Biotoxin detection methods

       Biotoxin detection methods have traditionally employed bioassay techniques, despite their drawbacks such as insensitivity, lack of specificity, and ethical concerns related to the use of animals, particularly mice. To address these limitations, alternative analytical methods for biotoxin detection, such as biosensors and chromatographic techniques, have gained prominence.

       Biosensors represent advanced detectors extensively utilized with biological samples due to their cost-effectiveness, compact size, and portability. These devices operate based on the interaction between the target cell and a bio-receptor (e.g., DNA, enzymes, or cells) (Farag and Tanios et al., 2021). The resulting product undergoes a specific signal transformation that can be detected using transducers, including optical, electrochemical, or mass-based methods. Biosensors offer the advantage of easy modification depending on the target activity and serve as a preliminary screening tool for the presence of biotoxins before employing more sophisticated techniques (Neethirajan et al., 2018).

 

       In the case of OA, an enzyme-based biosensor is employed to measure its inhibition activity, given that OA inhibits the phosphatase enzyme. Biosensors have proven valuable in detecting OA activity (Hamada-Sato et al., 2004), and their development for detecting biotoxins in crustaceans and other marine organisms is essential for assessing health risks.

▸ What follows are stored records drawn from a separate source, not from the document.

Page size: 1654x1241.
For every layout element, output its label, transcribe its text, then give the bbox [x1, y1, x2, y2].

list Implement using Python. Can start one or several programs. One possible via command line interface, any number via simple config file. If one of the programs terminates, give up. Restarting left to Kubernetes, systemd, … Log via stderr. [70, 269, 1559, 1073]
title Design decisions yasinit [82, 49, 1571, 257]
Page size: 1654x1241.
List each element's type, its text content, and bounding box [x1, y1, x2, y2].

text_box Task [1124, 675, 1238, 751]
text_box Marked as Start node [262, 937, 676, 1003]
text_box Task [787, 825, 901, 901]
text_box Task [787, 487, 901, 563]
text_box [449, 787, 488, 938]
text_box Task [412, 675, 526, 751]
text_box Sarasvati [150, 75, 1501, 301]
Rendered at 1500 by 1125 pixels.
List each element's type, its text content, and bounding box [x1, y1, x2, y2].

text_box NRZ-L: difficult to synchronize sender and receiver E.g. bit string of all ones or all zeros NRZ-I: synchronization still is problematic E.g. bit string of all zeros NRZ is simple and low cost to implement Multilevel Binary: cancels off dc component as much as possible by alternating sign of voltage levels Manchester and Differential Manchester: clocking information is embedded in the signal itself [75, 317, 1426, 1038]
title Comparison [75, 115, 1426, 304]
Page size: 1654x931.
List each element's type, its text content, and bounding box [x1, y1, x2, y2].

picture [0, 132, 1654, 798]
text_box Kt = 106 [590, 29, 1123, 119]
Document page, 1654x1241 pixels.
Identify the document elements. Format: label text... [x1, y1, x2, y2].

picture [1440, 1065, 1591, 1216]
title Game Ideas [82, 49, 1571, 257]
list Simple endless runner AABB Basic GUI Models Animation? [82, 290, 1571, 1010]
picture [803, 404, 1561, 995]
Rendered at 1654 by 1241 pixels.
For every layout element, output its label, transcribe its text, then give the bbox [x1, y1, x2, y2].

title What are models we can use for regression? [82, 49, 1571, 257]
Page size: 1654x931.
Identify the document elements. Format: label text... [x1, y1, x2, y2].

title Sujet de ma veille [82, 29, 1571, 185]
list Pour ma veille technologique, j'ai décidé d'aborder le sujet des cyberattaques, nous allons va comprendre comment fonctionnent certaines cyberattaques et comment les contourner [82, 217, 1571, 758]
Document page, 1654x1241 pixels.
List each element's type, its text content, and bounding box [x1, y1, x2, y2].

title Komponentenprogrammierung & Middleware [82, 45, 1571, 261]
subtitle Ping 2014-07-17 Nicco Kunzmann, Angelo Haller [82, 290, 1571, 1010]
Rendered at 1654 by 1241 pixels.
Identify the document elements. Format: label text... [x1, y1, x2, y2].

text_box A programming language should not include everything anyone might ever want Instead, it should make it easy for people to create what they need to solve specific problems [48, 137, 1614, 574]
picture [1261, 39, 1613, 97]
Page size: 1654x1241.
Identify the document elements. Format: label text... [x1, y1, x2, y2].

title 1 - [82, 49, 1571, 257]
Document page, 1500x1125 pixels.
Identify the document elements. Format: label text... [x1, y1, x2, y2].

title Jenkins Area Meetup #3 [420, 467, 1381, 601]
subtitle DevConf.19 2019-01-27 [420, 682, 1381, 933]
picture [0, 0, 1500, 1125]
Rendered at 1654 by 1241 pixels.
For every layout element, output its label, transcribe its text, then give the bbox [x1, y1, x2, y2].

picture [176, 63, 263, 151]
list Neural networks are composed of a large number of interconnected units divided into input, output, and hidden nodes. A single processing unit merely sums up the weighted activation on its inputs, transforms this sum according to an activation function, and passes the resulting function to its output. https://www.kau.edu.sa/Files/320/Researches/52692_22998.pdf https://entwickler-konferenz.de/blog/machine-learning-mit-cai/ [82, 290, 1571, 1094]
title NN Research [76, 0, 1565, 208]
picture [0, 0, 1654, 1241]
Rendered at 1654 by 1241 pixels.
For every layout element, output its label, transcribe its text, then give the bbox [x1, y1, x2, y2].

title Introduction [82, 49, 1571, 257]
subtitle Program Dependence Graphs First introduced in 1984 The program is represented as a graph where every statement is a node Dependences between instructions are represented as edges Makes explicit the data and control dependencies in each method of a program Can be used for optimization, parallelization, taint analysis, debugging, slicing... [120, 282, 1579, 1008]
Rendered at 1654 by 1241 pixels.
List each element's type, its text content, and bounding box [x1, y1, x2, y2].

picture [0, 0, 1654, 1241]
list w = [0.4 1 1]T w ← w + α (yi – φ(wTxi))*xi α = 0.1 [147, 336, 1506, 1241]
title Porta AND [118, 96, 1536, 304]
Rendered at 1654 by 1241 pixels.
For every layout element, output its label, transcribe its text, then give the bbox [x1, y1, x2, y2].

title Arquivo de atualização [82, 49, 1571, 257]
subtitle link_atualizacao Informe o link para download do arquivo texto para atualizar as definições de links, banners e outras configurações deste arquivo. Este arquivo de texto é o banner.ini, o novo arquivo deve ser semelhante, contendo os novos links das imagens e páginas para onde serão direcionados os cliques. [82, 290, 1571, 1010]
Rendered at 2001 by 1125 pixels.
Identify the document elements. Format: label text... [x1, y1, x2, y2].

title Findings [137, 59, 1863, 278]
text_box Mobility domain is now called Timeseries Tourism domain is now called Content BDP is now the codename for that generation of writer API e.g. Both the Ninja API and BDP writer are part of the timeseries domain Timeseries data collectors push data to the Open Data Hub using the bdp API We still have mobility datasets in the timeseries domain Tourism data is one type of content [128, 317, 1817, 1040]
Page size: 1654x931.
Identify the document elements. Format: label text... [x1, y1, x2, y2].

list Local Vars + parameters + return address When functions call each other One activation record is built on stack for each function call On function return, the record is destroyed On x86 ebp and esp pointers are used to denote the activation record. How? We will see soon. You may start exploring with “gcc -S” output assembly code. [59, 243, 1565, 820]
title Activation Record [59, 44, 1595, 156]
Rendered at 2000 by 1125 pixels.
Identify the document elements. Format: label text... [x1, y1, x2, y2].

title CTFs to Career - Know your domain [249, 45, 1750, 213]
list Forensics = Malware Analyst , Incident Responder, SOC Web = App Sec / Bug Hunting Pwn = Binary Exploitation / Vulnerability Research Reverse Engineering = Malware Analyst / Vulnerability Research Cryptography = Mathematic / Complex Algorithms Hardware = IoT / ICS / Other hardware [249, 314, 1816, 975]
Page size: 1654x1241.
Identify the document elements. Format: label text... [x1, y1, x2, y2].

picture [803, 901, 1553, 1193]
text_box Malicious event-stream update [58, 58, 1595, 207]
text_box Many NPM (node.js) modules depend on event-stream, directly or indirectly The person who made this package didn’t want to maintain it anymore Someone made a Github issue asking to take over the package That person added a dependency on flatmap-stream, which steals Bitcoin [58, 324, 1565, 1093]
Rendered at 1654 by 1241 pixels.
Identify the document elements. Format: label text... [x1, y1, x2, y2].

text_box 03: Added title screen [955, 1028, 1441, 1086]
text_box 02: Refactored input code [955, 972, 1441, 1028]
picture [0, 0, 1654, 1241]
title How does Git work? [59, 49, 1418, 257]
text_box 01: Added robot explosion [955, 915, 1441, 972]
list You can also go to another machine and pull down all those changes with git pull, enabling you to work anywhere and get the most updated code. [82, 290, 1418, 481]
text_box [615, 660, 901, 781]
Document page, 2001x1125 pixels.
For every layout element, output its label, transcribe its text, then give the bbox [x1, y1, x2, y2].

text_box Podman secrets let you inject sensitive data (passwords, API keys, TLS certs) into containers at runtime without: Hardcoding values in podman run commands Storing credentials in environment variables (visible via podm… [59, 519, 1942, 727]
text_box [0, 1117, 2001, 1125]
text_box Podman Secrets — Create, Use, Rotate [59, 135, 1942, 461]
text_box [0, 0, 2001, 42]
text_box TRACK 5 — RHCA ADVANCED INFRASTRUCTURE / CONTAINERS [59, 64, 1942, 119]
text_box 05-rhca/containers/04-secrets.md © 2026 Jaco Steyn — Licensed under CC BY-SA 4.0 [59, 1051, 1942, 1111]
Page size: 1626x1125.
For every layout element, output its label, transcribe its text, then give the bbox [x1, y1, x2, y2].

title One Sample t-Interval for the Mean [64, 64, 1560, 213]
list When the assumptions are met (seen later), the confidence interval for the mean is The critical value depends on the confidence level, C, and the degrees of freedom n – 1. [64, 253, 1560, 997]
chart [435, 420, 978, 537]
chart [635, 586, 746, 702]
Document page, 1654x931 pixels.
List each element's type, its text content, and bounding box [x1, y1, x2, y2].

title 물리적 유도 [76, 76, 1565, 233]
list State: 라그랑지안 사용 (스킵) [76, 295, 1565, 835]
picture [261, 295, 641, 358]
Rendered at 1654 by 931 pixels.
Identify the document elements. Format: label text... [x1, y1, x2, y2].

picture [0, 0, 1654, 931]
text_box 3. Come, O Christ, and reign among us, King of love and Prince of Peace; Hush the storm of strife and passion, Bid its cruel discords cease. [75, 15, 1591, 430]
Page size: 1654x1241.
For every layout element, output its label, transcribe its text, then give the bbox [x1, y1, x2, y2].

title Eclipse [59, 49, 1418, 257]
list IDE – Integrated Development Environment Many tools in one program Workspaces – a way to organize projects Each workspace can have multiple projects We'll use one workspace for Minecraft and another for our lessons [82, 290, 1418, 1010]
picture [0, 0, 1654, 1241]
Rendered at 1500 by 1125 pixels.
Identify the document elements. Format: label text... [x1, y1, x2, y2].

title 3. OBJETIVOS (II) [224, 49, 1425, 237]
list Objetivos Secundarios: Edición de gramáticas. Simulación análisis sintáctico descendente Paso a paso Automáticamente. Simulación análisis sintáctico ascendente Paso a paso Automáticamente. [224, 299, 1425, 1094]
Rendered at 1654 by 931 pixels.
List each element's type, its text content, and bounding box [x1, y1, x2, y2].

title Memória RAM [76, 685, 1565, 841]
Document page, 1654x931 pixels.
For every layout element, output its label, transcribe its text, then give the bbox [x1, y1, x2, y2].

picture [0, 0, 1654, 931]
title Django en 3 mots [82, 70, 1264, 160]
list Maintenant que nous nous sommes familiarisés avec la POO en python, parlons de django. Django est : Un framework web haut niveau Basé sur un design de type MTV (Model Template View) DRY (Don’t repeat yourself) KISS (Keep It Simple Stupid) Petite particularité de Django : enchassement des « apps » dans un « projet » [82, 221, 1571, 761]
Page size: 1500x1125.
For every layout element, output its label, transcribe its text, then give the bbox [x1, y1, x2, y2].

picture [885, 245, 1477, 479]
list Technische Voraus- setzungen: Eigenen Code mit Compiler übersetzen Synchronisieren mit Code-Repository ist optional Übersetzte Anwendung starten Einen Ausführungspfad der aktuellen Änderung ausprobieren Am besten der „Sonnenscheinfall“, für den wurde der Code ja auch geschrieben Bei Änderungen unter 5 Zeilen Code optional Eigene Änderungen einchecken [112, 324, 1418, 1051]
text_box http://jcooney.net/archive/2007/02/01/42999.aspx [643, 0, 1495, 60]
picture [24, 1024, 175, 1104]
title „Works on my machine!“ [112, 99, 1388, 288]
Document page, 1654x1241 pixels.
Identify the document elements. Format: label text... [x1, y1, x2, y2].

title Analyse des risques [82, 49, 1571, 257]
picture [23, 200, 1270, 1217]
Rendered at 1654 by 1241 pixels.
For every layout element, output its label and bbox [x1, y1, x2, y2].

       For Paralytic Shellfish Poisoning (PSP) biotoxins, high-performance liquid chromatography (HPLC) coupled with highly sensitive detection units, such as fluorescence detectors or mass spectrometers, is commonly employed. The coupling of hydrophilic interaction liquid chromatography (HILIC) with electrospray ionization tandem mass spectrometry (MS/MS) has shown improved results in detecting PSP toxins. This approach not only enhances detection sensitivity but also provides structural elucidation capabilities to confirm toxin chemical structures (Galeano Garcia et al., 2019).

       In a study along the Portuguese coast, HPLC-UV was used to determine domoic acid accumulation in swimming crabs in 2003. The study revealed a high rate of DA accumulation within the crab visceral tissues, exceeding the regulatory limit and highlighting the effectiveness of HPLC in detecting toxin levels(Costa et al., 2003). This underscores the importance of employing advanced analytical techniques for accurate and sensitive biotoxin detection in marine organisms.

Conclusion

As conclusion, the aquaculture industry endeavours to meet global food demands sustainably, the establishment of effective monitoring and management strategies for biotoxins becomes imperative. The intertwined challenges of climate change accentuate the urgency of ongoing research and adaptive measures to mitigate the adverse impact of biotoxins on aquatic species.